======== Extract

Home Page › Forums › Prototype and Historical › Freight Operations & Equipment › panel side gondolas
- This topic is empty.
-
AuthorPosts
-
September 8, 2018 at 5:25 pm #6149roccotolmer97Participant
dear sir:
I am interested in information for the panel side gondolas 22000-22699
and 22700-23699. At present I am following the Prototype profile No. 4 By
Ted Culotta. My question comes in as to the layout of the floor panels.
some had eight and some had ten panels. I need to know how they were
placed. Teds instructions seem not quite correct. Is there anyone that
can help me?Thanks
Mark
September 11, 2018 at 12:03 pm #9029Bud MossParticipantMark, are you building a model? Sunshine or F&C? I believe there was an interior shot of the panel-side gondola in a past issue of the Eagle, but the exact issue escapes me.
Jerry Michels
September 11, 2018 at 7:05 pm #9030peggyrothschildParticipantHere’s a list of articles on modeling the MP. Surely the panel gons are here.
http://mopac.org/modeling/67-list-of-mp-buildings-in-ho-scaleSeptember 12, 2018 at 11:39 am #9031bargetanikaParticipantRMC 5-53. That’s a right small while back.
September 13, 2018 at 1:58 am #9036princessclyne69ParticipantYou want the fall 2009 issue. It has coverage of all the steel gondolas built from the first ones in 1912 until the 1962 renumbering.
As I recall this issue has good coverage of the panel side cars, but I’m not sure if there photos of the inside of these cars. I know there’s an inside shot of one of the 52’6″ gons showing the welded steel plates, which are correct in the Sunshine model.
As for the panel side cars, I’ve built some Sunshine and some F&C. I’m not entirely sure which is which, but one type of model has thicker top chord than the other, but a detailed riveted floor with raised plate over the center sill and bolsters. The other one has a more prototypical thinner top chord and no, I mean zero, interior detail.
RG7
September 16, 2018 at 5:47 pm #7449princessclyne69ParticipantNow some more detailed information from the July 2009 Eagle.
First, the article begins in 1912 with the first steel frame (composite) gons, not the first all-steel ones. The honor of first all-steel is somewhat complicated, since the series of steel gondola cars that ended up on the MP was built in 1914 for I&GN, more than ten years before it became part of the Texas Lines. The first all-steel cars actually built for the MP proper were these panel-side gons, beginning in 1937.
This article actually does not shed any light on the original question, since there is neither any discussion nor an interior photo of one of these cars. However, there are quite a few good photos, many of them MP shop photos (“builder’s photos”), of their exteriors. I don’t know if this issue is still available from the MPHS company store, but if you’re going to build more MoPac gondolas, I’d recommend it.
RG7
-
AuthorPosts
- You must be logged in to reply to this topic.

================
======== Entries provided

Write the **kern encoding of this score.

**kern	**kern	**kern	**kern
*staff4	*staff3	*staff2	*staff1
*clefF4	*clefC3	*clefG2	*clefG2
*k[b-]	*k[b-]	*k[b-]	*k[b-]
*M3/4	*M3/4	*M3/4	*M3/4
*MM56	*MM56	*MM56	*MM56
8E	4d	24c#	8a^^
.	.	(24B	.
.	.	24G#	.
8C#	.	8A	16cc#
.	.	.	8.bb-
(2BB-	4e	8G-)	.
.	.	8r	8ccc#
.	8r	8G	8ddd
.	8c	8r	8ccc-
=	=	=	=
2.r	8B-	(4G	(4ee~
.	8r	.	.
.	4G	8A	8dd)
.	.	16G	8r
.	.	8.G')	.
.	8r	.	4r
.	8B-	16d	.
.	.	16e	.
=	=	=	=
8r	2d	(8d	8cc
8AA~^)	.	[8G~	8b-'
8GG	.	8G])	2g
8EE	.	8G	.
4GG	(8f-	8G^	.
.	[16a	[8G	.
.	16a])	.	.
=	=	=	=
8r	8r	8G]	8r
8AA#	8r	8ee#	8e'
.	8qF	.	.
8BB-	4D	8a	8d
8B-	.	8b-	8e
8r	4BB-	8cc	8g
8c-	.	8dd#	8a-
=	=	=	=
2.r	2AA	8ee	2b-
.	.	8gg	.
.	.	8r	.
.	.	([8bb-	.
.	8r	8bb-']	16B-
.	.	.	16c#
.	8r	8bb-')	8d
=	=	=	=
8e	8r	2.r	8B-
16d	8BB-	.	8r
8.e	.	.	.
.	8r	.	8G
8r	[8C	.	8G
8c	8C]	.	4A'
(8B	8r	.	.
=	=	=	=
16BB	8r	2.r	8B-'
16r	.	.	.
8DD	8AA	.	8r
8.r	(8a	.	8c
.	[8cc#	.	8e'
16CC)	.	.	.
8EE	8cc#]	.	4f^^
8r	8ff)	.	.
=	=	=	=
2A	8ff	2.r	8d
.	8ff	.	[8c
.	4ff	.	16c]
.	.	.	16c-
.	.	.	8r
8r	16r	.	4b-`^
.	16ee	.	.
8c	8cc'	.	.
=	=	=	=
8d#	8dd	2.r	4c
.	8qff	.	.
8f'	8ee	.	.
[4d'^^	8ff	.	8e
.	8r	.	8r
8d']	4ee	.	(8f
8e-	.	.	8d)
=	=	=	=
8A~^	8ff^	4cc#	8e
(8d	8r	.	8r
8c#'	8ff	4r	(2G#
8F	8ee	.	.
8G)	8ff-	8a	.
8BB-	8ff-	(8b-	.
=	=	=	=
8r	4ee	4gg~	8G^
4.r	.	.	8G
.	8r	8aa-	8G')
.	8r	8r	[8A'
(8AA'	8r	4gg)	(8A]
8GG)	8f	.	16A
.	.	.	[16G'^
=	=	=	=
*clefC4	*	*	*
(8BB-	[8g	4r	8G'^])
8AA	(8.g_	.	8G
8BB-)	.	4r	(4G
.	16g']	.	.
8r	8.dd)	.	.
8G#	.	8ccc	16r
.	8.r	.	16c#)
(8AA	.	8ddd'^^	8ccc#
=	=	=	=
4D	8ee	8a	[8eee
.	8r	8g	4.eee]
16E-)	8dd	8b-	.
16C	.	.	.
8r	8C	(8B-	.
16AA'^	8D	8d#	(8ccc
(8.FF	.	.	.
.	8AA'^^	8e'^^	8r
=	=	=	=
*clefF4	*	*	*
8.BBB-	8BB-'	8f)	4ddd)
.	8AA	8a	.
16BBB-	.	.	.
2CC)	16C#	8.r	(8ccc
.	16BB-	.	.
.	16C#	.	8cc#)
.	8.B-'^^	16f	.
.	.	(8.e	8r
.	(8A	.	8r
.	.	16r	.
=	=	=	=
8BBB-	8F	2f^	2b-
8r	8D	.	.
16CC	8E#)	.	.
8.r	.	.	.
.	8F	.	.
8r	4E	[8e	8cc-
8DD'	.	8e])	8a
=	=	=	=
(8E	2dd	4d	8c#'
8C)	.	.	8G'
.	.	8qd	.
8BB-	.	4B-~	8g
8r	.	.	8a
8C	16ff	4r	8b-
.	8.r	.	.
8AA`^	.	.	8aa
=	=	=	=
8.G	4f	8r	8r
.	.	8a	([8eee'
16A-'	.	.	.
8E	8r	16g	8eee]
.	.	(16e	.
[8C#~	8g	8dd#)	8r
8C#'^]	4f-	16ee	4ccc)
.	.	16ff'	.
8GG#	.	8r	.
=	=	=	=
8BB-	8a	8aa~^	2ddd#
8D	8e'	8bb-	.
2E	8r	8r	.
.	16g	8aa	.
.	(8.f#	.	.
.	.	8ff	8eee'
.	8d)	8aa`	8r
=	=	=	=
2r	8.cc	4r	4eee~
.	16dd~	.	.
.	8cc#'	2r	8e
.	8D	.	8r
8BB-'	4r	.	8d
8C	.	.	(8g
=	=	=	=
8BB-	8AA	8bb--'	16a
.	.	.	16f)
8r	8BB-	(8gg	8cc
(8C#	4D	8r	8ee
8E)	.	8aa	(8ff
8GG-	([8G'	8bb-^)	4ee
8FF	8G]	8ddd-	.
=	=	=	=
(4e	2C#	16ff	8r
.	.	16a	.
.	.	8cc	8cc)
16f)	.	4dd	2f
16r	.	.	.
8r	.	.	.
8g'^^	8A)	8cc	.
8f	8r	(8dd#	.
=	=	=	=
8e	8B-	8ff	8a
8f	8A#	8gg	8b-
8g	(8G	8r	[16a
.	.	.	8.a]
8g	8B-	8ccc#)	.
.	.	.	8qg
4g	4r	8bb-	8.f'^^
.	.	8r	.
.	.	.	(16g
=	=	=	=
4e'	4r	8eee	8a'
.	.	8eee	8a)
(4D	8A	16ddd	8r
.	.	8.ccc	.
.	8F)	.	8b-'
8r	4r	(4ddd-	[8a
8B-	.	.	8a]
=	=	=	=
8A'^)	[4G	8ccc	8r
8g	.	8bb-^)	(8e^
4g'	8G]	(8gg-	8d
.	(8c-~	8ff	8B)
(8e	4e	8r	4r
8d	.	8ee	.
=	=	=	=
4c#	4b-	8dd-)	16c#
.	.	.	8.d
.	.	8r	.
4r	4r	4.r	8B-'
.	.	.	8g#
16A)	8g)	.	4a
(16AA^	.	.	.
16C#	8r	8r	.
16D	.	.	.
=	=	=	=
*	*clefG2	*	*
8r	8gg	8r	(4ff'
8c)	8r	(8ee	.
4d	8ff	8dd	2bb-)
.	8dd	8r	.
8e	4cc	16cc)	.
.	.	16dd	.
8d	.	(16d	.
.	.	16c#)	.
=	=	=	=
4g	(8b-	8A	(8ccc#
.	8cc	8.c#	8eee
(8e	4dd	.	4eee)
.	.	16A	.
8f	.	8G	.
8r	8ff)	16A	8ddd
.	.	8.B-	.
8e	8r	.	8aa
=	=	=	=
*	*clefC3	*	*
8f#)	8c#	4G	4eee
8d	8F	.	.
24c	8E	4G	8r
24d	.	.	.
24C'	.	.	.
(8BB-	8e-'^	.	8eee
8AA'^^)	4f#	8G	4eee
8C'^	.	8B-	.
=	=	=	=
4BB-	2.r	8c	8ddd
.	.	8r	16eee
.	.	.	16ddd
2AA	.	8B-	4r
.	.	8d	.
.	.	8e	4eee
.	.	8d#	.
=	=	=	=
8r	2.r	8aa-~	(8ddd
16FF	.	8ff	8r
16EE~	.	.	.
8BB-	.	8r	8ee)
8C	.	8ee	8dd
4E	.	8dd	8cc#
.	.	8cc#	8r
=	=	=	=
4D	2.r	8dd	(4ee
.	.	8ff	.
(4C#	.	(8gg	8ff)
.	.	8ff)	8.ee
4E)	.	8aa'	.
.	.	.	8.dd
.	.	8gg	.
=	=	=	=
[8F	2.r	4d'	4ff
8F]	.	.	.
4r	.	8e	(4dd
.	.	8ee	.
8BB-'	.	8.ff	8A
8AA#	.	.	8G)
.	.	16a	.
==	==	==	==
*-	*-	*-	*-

================

(Task list)
• a. In the forum thread on panel side gondolas, translate this sentence into Spanish: "The first all-steel cars actually built for the MP proper were these panel-side gons, beginning in 1937."
• b. Repeat a stretch of the forum thread on panel side gondolas word for word. Begin at the words "First, the article" and stop after the words "to this topic.".
• c. According to the forum thread on panel side gondolas, in what year was the series of steel gondola cars that ended up on the MP built for I&GN?

(Expected responses)
• a. Los primeros vagones totalmente de acero construidos realmente para el MP propiamente dicho fueron estas góndolas de paneles laterales, a partir de 1937.

• b.
First, the article begins in 1912 with the first steel frame (composite) gons, not the first all-steel ones. The honor of first all-steel is somewhat complicated, since the series of steel gondola cars that ended up on the MP was built in 1914 for I&GN, more than ten years before it became part of the Texas Lines. The first all-steel cars actually built for the MP proper were these panel-side gons, beginning in 1937.
This article actually does not shed any light on the original question, since there is neither any discussion nor an interior photo of one of these cars. However, there are quite a few good photos, many of them MP shop photos (“builder’s photos”), of their exteriors. I don’t know if this issue is still available from the MPHS company store, but if you’re going to build more MoPac gondolas, I’d recommend it.
RG7
-
AuthorPosts
- You must be logged in to reply to this topic.

• c. 1914